- Exercise materials:
=== Section Start ===

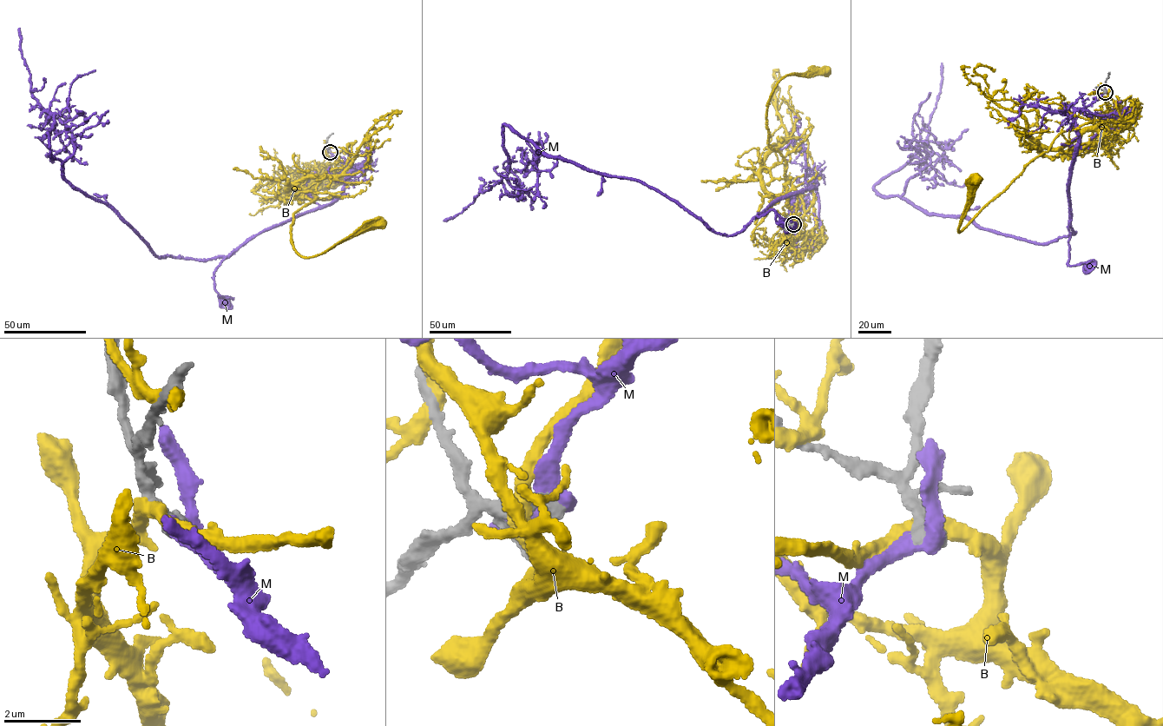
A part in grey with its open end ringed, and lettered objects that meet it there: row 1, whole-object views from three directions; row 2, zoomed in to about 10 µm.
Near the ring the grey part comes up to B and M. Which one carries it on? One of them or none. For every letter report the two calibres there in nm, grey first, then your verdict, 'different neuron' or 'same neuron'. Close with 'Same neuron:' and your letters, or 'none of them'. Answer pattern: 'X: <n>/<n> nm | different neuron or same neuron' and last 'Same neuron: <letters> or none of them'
B: 600/400 nm | different neuron
M: 500/400 nm | same neuron
Same neuron: M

=== Section End ===

- Description of the task: Reprint the listing above exactly, without images.

- Answer to this task:
A part in grey with its open end ringed, and lettered objects that meet it there: row 1, whole-object views from three directions; row 2, zoomed in to about 10 µm.
Near the ring the grey part comes up to B and M. Which one carries it on? One of them or none. For every letter report the two calibres there in nm, grey first, then your verdict, 'different neuron' or 'same neuron'. Close with 'Same neuron:' and your letters, or 'none of them'. Answer pattern: 'X: <n>/<n> nm | different neuron or same neuron' and last 'Same neuron: <letters> or none of them'
B: 600/400 nm | different neuron
M: 500/400 nm | same neuron
Same neuron: M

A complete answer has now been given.